| Aim of the task |
Format every line of the records below as a JSON list of strings, with one string per line. Skip blank lines and leave out the pictures.

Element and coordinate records
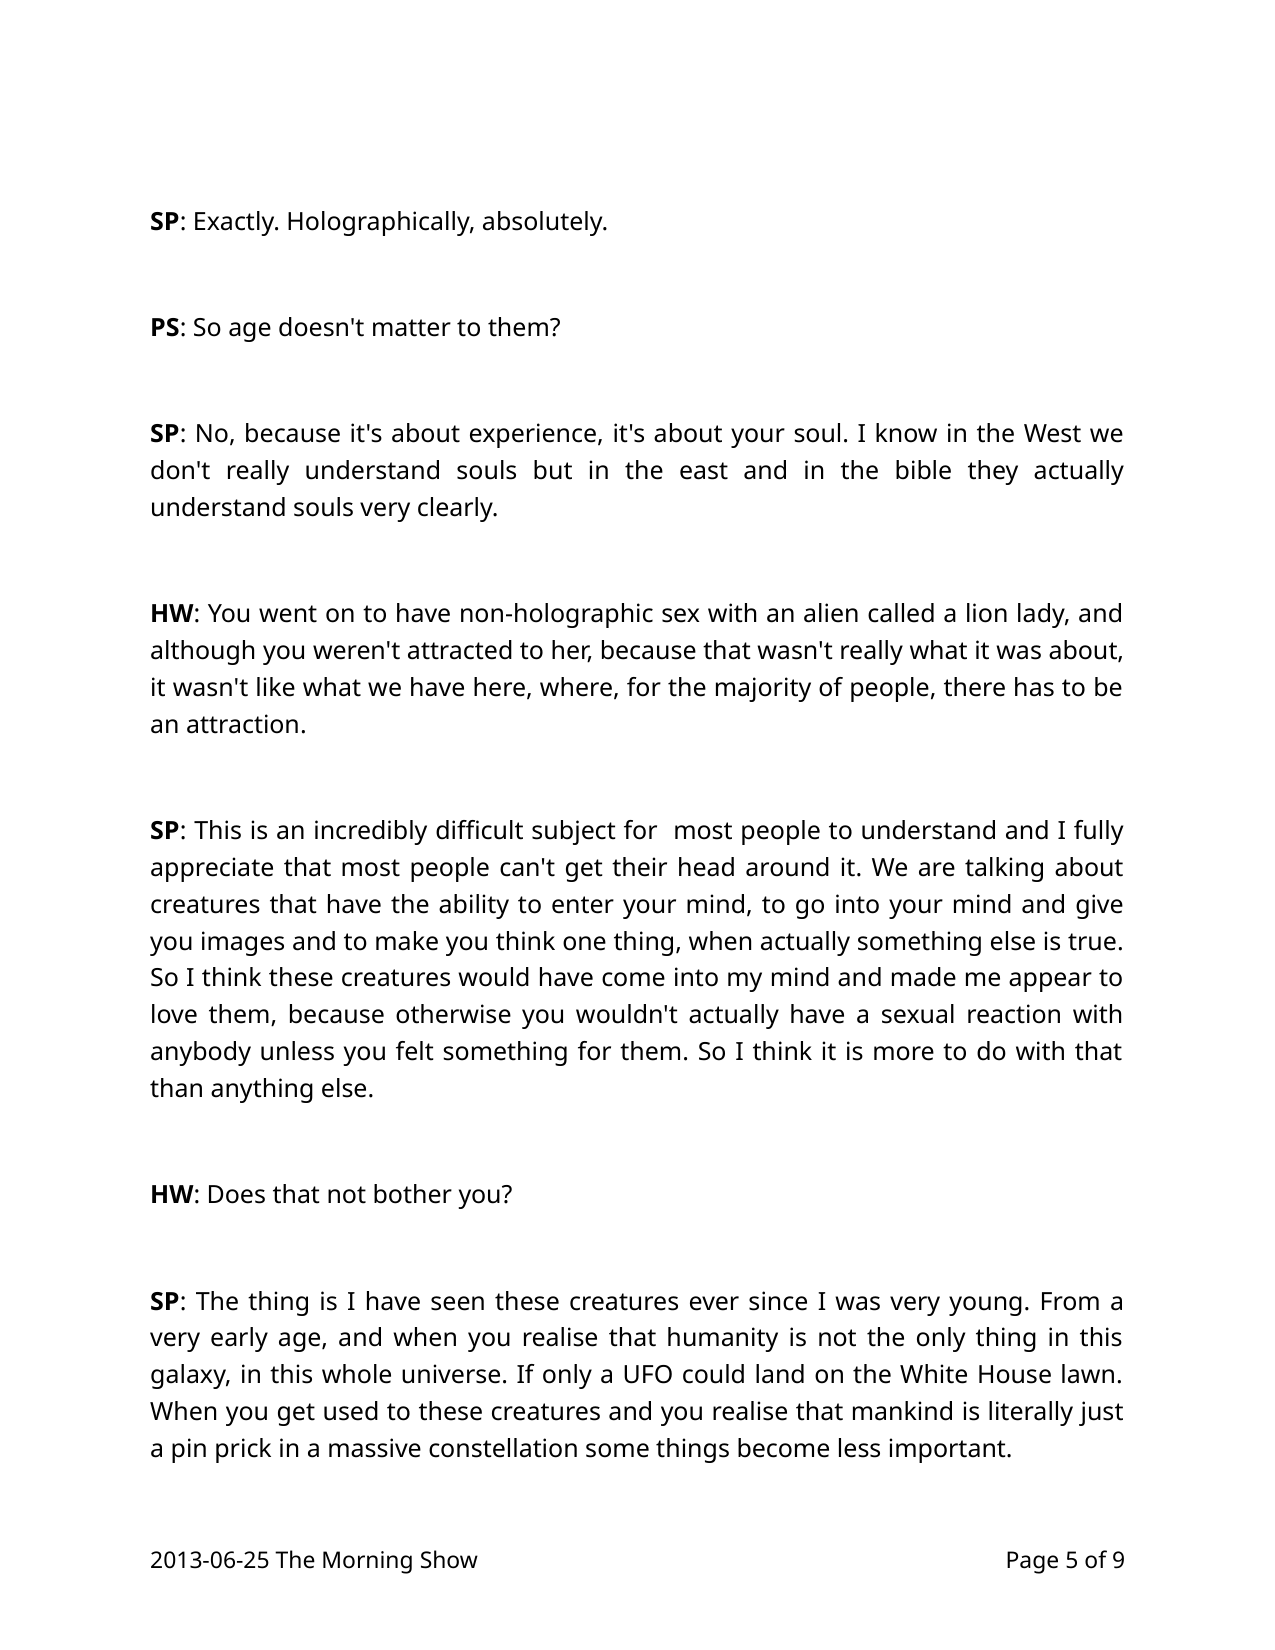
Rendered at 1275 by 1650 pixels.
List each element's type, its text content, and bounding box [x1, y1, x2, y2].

text SP: This is an incredibly difficult subject for most people to understand and I fully appreciate that most people can't get their head around it. We are talking about creatures that have the ability to enter your mind, to go into your mind and give you images and to make you think one thing, when actually something else is true. So I think these creatures would have come into my mind and made me appear to love them, because otherwise you wouldn't actually have a sexual reaction with anybody unless you felt something for them. So I think it is more to do with that than anything else. [150, 813, 1125, 1104]
text HW: You went on to have non-holographic sex with an alien called a lion lady, and although you weren't attracted to her, because that wasn't really what it was about, it wasn't like what we have here, where, for the majority of people, there has to be an attraction. [150, 596, 1125, 741]
text SP: No, because it's about experience, it's about your soul. I know in the West we don't really understand souls but in the east and in the bible they actually understand souls very clearly. [150, 416, 1125, 524]
text SP: Exactly. Holographically, absolutely. [150, 203, 1125, 237]
text HW: Does that not bother you? [150, 1177, 1125, 1211]
text PS: So age doesn't matter to them? [150, 310, 1125, 344]
text SP: The thing is I have seen these creatures ever since I was very young. From a very early age, and when you realise that humanity is not the only thing in this galaxy, in this whole universe. If only a UFO could land on the White House lawn. When you get used to these creatures and you realise that mankind is literally just a pin prick in a massive constellation some things become less important. [150, 1283, 1125, 1464]
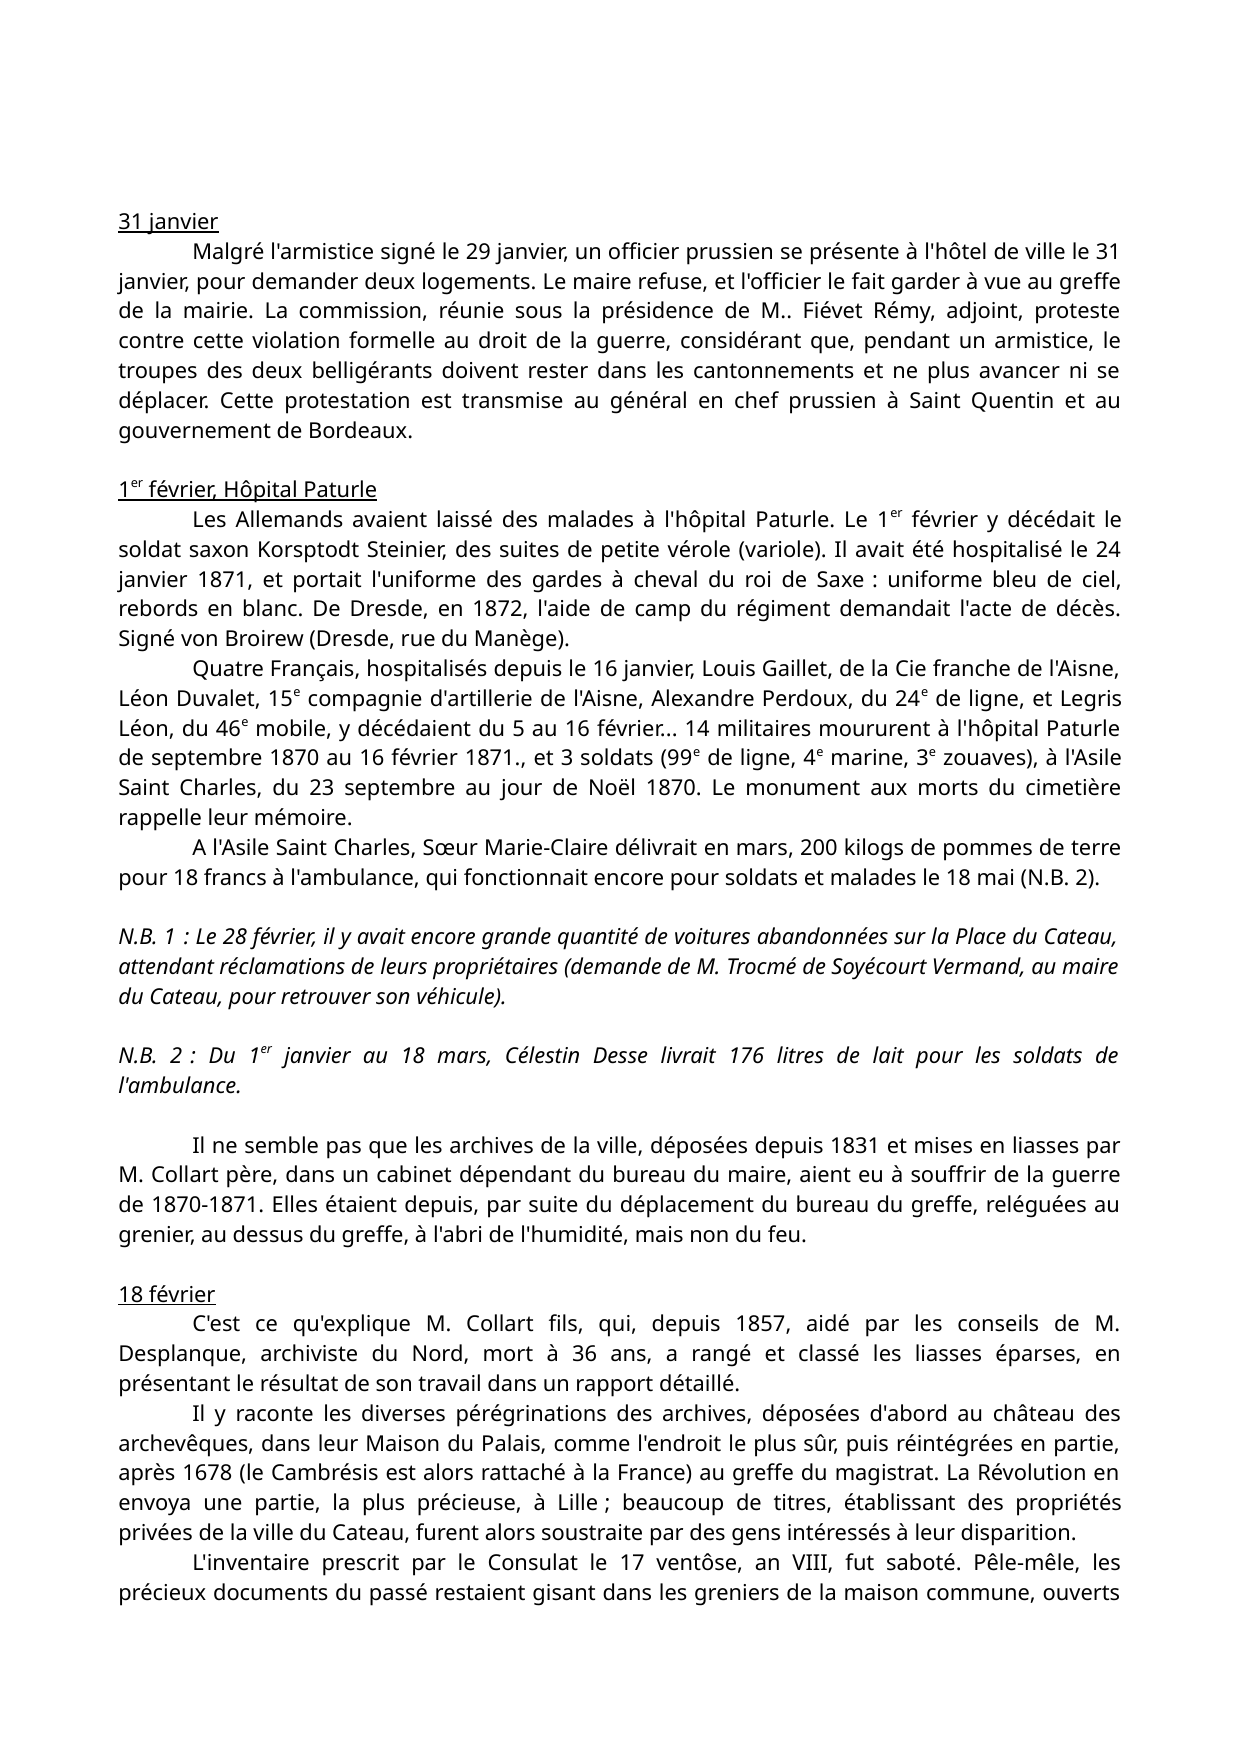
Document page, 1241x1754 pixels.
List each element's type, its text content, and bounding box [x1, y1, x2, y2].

| Full response |
[
  "Rendered at 1275 by 1650 pixels.",
  "List each element's type, its text content, and bounding box [x1, y1, x2, y2].",
  "text SP: This is an incredibly difficult subject for most people to understand and I fully appreciate that most people can't get their head around it. We are talking about creatures that have the ability to enter your mind, to go into your mind and give you images and to make you think one thing, when actually something else is true. So I think these creatures would have come into my mind and made me appear to love them, because otherwise you wouldn't actually have a sexual reaction with anybody unless you felt something for them. So I think it is more to do with that than anything else. [150, 813, 1125, 1104]",
  "text HW: You went on to have non-holographic sex with an alien called a lion lady, and although you weren't attracted to her, because that wasn't really what it was about, it wasn't like what we have here, where, for the majority of people, there has to be an attraction. [150, 596, 1125, 741]",
  "text SP: No, because it's about experience, it's about your soul. I know in the West we don't really understand souls but in the east and in the bible they actually understand souls very clearly. [150, 416, 1125, 524]",
  "text SP: Exactly. Holographically, absolutely. [150, 203, 1125, 237]",
  "text HW: Does that not bother you? [150, 1177, 1125, 1211]",
  "text PS: So age doesn't matter to them? [150, 310, 1125, 344]",
  "text SP: The thing is I have seen these creatures ever since I was very young. From a very early age, and when you realise that humanity is not the only thing in this galaxy, in this whole universe. If only a UFO could land on the White House lawn. When you get used to these creatures and you realise that mankind is literally just a pin prick in a massive constellation some things become less important. [150, 1283, 1125, 1464]",
  "Document page, 1241x1754 pixels.",
  "List each element's type, its text content, and bounding box [x1, y1, x2, y2]."
]